= Distance education librarian =

Type of specialized academic librarian

A distance education librarian or distance learning librarian is a specialized academic librarian whose primary duties involve serving the information needs of distance education students, faculty, and staff. This position typically involves coordinating the duties of many librarians and library staff to ensure adequate access to library resources for those who enroll in and teach distance education courses.

==History==

Recognizing that distance education offerings were growing in post-secondary educational institutions, the Association of College and Research Libraries (ACRL) published "Guidelines for Distance Learning Libraries in 2000". These guidelines asserted that, "members of the distance learning community are entitled to library resources equivalent to those provided for students and faculty in traditional campus settings". July 1, 2008, the ACRL Board of Directors approved the "Standards for Distance Learning Library Services".

The Standards are divided into two parts. Part I, Foundations, provides an executive summary of the Access Entitlement Principle, outlines the parameters by which the Standards will serve as a living document, offers definitions of terms associated with both distance education and academic librarianship, and formalizes the Standards' philosophy as "A Bill of Rights for the Distance Learning Community". Part II, Specific Requirements, dictates the fiscal responsibilities, personnel, library education, management, facilities and equipment, resources, services, and documentation necessary for each institution to provide equivalent services to distance education students and faculty.

Traditionally, academic librarians provide reference services to students, faculty, and staff; support curriculum and instruction through collection building and management of information resources; and provide bibliographic support and instruction to increase information literacy among patrons. Most institutions were already providing support to distance education students, faculty, and staff. The ACRL's "Standards for Distance Learning Library Services" made it necessary to formalize the function, roles, and duties of academic librarians who support distance education students and led to the creation of the job title distance education librarian.

==Roles and duties==
Distance education (DE) librarians work to ensure that distance education students and faculty have the same access as on-campus students to essential services including: reference assistance, library materials, bibliographic instruction, interlibrary loan and document delivery, and access to reserve materials. There are duties specific to DE Librarians as well. Distance education (DE) librarians serve as primary contacts at the library for distance education students and faculty. DE librarians may provide technical support or reference service over the phone, using instant messaging, replying to emails and reference service request forms, or through videoconferencing
. DE librarians also design, maintain, and assess library DE web-pages and user interfaces. DE websites generally provide general information to DE students such as how to obtain a library card, and hours of operation for reference services.

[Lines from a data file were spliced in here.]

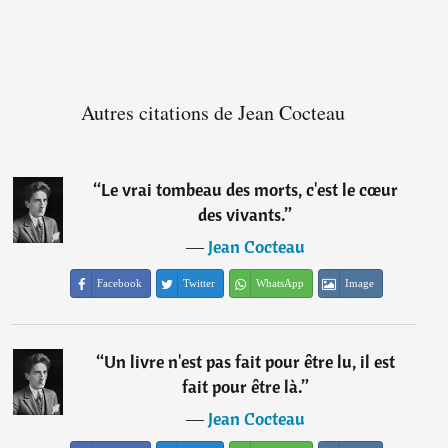
Autres citations de Jean Cocteau
“
Le vrai tombeau des morts, c'est le cœur
des vivants.
”
―
Jean Cocteau
Facebook
Twitter
WhatsApp
Image
“
Un livre n'est pas fait pour être lu, il est
fait pour être là.
”
―
Jean Cocteau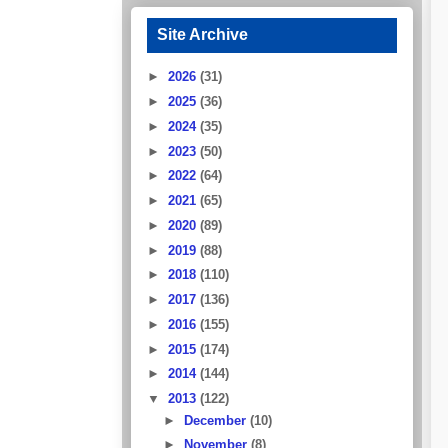
Site Archive
►
2026
(31)
►
2025
(36)
►
2024
(35)
►
2023
(50)
►
2022
(64)
►
2021
(65)
►
2020
(89)
►
2019
(88)
►
2018
(110)
►
2017
(136)
►
2016
(155)
►
2015
(174)
►
2014
(144)
▼
2013
(122)
►
December
(10)
►
November
(8)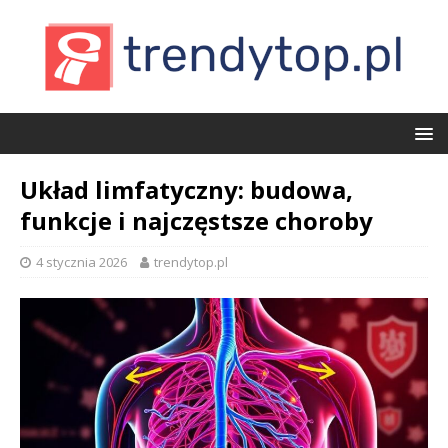
Układ limfatyczny: budowa,
funkcje i najczęstsze choroby
4 stycznia 2026
trendytop.pl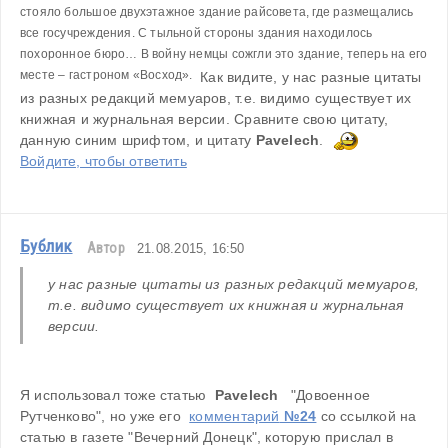
стояло большое двухэтажное здание райсовета, где размещались 
все госучреждения. 
С тыльной стороны здания находилось 
похоронное бюро… В войну немцы сожгли это здание, теперь на его 
месте – гастроном «Восход». 
 Как видите, у нас разные цитаты 
из разных редакций мемуаров, т.е. видимо существует их 
книжная и журнальная версии. Сравните свою цитату, 
данную синим шрифтом, и цитату 
Pavelech
. 
Войдите, чтобы ответить
Бублик
Автор
21.08.2015, 16:50
у нас разные цитаты из разных редакций мемуаров, 
т.е. видимо существует их книжная и журнальная 
версии.
Я использовал тоже статью  
Pavelech 
"Довоенное 
Рутченково", но уже его  
комментарий
 №24
 со ссылкой на 
статью в газете "Вечерний Донецк", которую прислал в 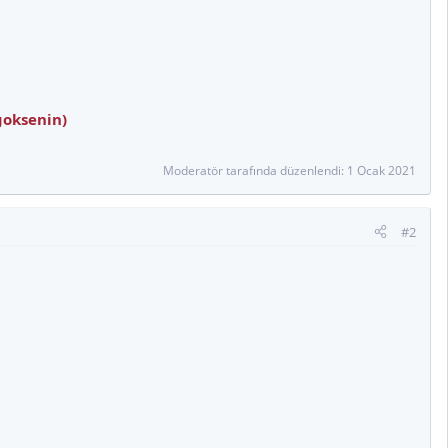
goksenin)
Moderatör tarafında düzenlendi:
1 Ocak 2021
#2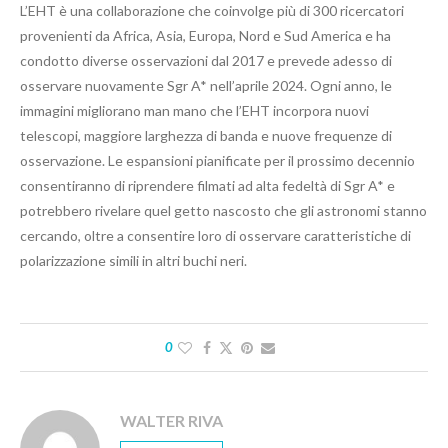
L’EHT è una collaborazione che coinvolge più di 300 ricercatori
provenienti da Africa, Asia, Europa, Nord e Sud America e ha
condotto diverse osservazioni dal 2017 e prevede adesso di
osservare nuovamente Sgr A* nell’aprile 2024. Ogni anno, le
immagini migliorano man mano che l’EHT incorpora nuovi
telescopi, maggiore larghezza di banda e nuove frequenze di
osservazione. Le espansioni pianificate per il prossimo decennio
consentiranno di riprendere filmati ad alta fedeltà di Sgr A* e
potrebbero rivelare quel getto nascosto che gli astronomi stanno
cercando, oltre a consentire loro di osservare caratteristiche di
polarizzazione simili in altri buchi neri.
0
WALTER RIVA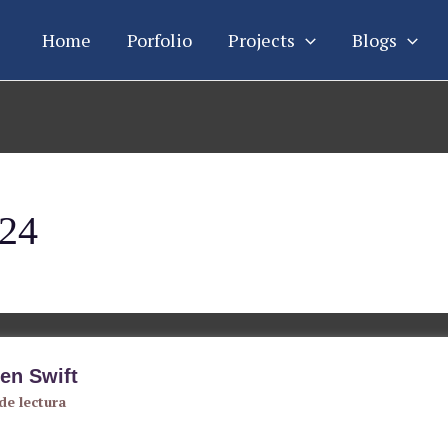
Home
Porfolio
Projects
Blogs
024
en Swift
de lectura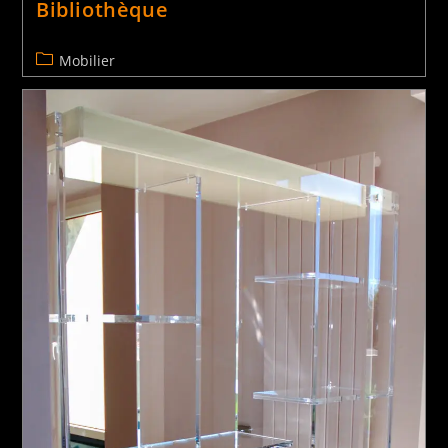
Bibliothèque
Mobilier
Bout de canapé
Tables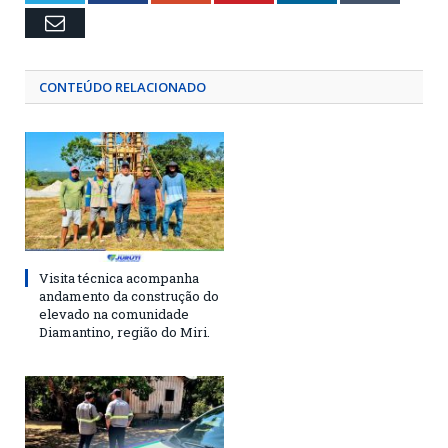
Email
CONTEÚDO RELACIONADO
Visita técnica acompanha
andamento da construção do
elevado na comunidade
Diamantino, região do Miri.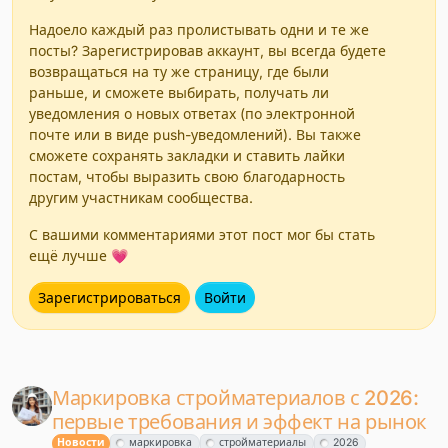
Надоело каждый раз пролистывать одни и те же
посты? Зарегистрировав аккаунт, вы всегда будете
возвращаться на ту же страницу, где были
раньше, и сможете выбирать, получать ли
уведомления о новых ответах (по электронной
почте или в виде push-уведомлений). Вы также
сможете сохранять закладки и ставить лайки
постам, чтобы выразить свою благодарность
другим участникам сообщества.
С вашими комментариями этот пост мог бы стать
ещё лучше 💗
Зарегистрироваться
Войти
Маркировка стройматериалов с 2026:
первые требования и эффект на рынок
Новости
маркировка
стройматериалы
2026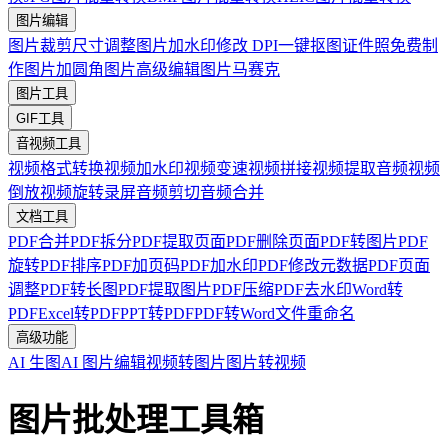
图片编辑
图片裁剪
尺寸调整
图片加水印
修改 DPI
一键抠图
证件照免费制
作
图片加圆角
图片高级编辑
图片马赛克
图片工具
GIF工具
音视频工具
视频格式转换
视频加水印
视频变速
视频拼接
视频提取音频
视频
倒放
视频旋转
录屏
音频剪切
音频合并
文档工具
PDF合并
PDF拆分
PDF提取页面
PDF删除页面
PDF转图片
PDF
旋转
PDF排序
PDF加页码
PDF加水印
PDF修改元数据
PDF页面
调整
PDF转长图
PDF提取图片
PDF压缩
PDF去水印
Word转
PDF
Excel转PDF
PPT转PDF
PDF转Word
文件重命名
高级功能
AI 生图
AI 图片编辑
视频转图片
图片转视频
图片批处理工具箱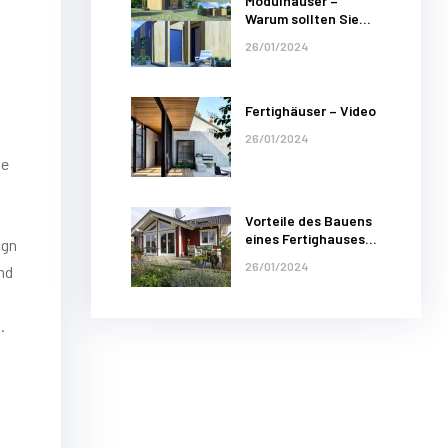
Modulhäuser –
Warum sollten Sie
sich für ein Norges
26/01/2024
Hus Modulhaus
entscheiden?
Fertighäuser – Video
26/01/2024
te
Vorteile des Bauens
eines Fertighauses
ign
mit Werkspaket von
26/01/2024
nd
Norges Hus
Budgetvorteil
.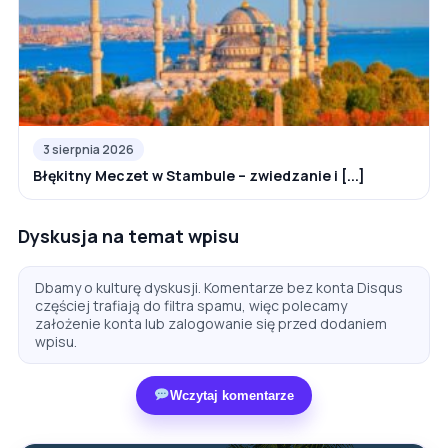
3 sierpnia 2026
Błękitny Meczet w Stambule – zwiedzanie i [...]
Dyskusja na temat wpisu
Dbamy o kulturę dyskusji. Komentarze bez konta Disqus
częściej trafiają do filtra spamu, więc polecamy
założenie konta lub zalogowanie się przed dodaniem
wpisu.
Wczytaj komentarze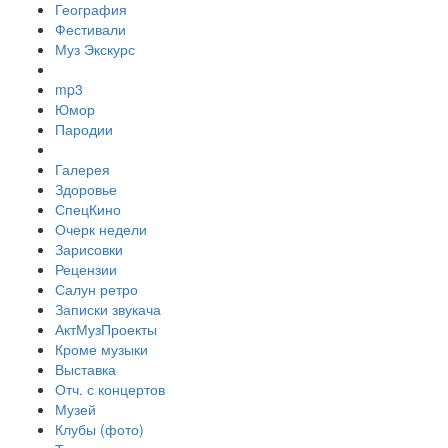
География
Фестивали
Муз Экскурс
mp3
Юмор
Пародии
Галерея
Здоровье
СпецКино
Очерк недели
Зарисовки
Рецензии
Салун ретро
Записки звукача
АктМузПроекты
Кроме музыки
Выставка
Отч. с концертов
Музей
Клубы (фото)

DE librarians also create specialized online tutorials covering topics such as information literacy education and using of remotely accessible library databases. DE librarians also assist faculty with designing course-specific web-pages and provide copyright advisement.

The ACRL acknowledges that distance education library service delivery methods will vary from institution to institution, but should be developed using the same professional standards and guidelines used by other academic libraries.